Exercise brief: Find each line in the rows below that contains the string "LinkerSafe", matching case exactly, and copy those lines in full.

■ ■ ■

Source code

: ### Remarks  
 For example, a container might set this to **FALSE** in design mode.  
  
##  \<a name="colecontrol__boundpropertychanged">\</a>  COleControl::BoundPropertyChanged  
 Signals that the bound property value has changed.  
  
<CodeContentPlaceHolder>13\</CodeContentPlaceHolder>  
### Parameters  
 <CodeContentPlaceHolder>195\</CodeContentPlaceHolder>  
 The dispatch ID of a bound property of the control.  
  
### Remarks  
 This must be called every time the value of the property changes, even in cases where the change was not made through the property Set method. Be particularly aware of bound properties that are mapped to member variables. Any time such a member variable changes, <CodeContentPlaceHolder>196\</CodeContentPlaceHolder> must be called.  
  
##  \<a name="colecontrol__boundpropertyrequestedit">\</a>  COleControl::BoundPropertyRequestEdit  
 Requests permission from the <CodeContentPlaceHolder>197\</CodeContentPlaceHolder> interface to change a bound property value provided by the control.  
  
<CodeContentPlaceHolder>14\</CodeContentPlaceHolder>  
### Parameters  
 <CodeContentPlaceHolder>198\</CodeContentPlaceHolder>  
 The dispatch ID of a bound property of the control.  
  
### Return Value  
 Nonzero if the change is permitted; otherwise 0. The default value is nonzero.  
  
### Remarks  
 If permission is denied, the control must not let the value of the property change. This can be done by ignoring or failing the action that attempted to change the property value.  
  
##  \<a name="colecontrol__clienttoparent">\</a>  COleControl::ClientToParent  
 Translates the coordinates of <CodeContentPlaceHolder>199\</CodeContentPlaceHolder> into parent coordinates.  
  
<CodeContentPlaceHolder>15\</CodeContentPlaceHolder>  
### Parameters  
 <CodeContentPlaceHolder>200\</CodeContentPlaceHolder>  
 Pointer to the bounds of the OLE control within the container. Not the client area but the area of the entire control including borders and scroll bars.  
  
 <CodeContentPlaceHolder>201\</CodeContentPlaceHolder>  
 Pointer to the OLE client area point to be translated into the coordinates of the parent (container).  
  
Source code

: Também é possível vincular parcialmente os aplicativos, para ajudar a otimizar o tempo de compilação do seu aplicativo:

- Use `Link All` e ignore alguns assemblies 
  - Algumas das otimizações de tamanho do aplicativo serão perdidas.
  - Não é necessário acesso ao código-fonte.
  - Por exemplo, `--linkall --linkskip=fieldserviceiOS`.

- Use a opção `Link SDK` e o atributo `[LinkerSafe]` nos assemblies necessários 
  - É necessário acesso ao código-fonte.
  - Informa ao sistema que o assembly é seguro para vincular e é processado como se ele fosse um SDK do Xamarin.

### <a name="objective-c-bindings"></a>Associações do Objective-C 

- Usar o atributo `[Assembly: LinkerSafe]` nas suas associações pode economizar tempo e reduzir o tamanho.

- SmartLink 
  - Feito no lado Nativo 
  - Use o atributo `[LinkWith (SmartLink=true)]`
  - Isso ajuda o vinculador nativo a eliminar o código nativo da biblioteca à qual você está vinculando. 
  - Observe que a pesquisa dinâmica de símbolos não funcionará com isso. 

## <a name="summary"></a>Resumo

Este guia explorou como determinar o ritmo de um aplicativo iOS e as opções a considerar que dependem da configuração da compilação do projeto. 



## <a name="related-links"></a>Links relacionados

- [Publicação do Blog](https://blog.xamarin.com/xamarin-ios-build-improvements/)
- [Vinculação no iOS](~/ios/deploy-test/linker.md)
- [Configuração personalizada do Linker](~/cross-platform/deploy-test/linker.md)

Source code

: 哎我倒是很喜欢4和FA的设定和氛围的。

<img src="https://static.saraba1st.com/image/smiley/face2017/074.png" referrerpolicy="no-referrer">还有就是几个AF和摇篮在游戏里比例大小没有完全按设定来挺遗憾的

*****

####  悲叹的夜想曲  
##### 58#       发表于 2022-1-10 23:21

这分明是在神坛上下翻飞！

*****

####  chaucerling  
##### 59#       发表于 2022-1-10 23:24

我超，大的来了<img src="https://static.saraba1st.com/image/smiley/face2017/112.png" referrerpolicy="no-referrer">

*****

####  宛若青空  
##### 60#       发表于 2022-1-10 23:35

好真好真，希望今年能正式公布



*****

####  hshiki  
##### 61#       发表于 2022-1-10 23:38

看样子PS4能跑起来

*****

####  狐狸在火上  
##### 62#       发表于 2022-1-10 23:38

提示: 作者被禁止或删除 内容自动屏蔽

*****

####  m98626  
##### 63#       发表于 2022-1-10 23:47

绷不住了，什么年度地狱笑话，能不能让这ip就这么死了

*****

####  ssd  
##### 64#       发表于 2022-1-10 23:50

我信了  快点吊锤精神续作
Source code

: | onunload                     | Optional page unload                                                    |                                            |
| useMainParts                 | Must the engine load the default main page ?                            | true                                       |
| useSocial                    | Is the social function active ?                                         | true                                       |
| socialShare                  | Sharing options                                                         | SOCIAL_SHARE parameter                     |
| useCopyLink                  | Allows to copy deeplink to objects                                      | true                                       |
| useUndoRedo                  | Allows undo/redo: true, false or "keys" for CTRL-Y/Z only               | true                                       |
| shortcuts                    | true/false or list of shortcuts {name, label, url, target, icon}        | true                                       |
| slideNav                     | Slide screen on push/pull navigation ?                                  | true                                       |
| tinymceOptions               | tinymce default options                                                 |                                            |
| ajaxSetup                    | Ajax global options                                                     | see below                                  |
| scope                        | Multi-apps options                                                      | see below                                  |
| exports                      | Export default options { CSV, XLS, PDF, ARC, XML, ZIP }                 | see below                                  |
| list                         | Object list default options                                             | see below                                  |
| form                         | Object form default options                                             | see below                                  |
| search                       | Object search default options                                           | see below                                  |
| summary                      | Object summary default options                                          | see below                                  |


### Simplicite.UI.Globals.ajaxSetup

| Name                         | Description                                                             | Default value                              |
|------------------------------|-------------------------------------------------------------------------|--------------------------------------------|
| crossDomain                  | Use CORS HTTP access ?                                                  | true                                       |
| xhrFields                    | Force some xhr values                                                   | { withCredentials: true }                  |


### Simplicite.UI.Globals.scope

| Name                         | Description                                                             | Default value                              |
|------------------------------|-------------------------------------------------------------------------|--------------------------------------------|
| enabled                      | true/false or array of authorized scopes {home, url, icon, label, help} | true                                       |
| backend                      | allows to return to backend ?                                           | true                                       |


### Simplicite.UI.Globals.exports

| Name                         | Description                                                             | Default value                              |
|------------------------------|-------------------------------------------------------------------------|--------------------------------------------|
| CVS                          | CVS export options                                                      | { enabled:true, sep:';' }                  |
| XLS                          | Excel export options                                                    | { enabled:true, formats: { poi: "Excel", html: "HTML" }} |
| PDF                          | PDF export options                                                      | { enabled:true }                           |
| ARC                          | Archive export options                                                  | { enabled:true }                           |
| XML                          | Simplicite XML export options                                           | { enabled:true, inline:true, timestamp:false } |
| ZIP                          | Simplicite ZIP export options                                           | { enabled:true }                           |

■ ■ ■

Answer section:
- Use a opção `Link SDK` e o atributo `[LinkerSafe]` nos assemblies necessários 
- Usar o atributo `[Assembly: LinkerSafe]` nas suas associações pode economizar tempo e reduzir o tamanho.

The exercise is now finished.